Copy out the text read from each of the records below, keeping every line as it appears and leaving the pictures out of your answer.

┄┄┄┄┄┄

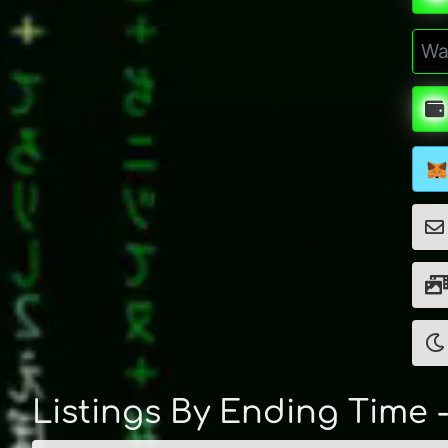
Listings By Ending Time 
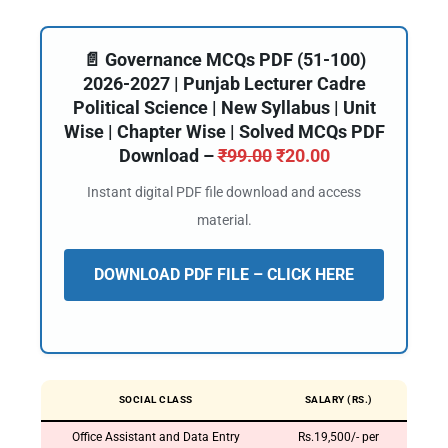
📄 Governance MCQs PDF (51-100)
2026-2027 | Punjab Lecturer Cadre
Political Science | New Syllabus | Unit
Wise | Chapter Wise | Solved MCQs PDF
Download –
₹
99.00
₹
20.00
Instant digital PDF file download and access
material.
DOWNLOAD PDF FILE – CLICK HERE
SOCIAL CLASS
SALARY (RS.)
Office Assistant and Data Entry
Rs.19,500/- per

┄┄┄┄┄┄

● **RESPONSE AREA**:
Listings By Ending Time 
📄 Governance MCQs PDF (51-100)
2026-2027 | Punjab Lecturer Cadre
Political Science | New Syllabus | Unit
Wise | Chapter Wise | Solved MCQs PDF
Download –
₹
99.00
₹
20.00
Instant digital PDF file download and access
material.
DOWNLOAD PDF FILE – CLICK HERE
SOCIAL CLASS
SALARY (RS.)
Office Assistant and Data Entry
Rs.19,500/- per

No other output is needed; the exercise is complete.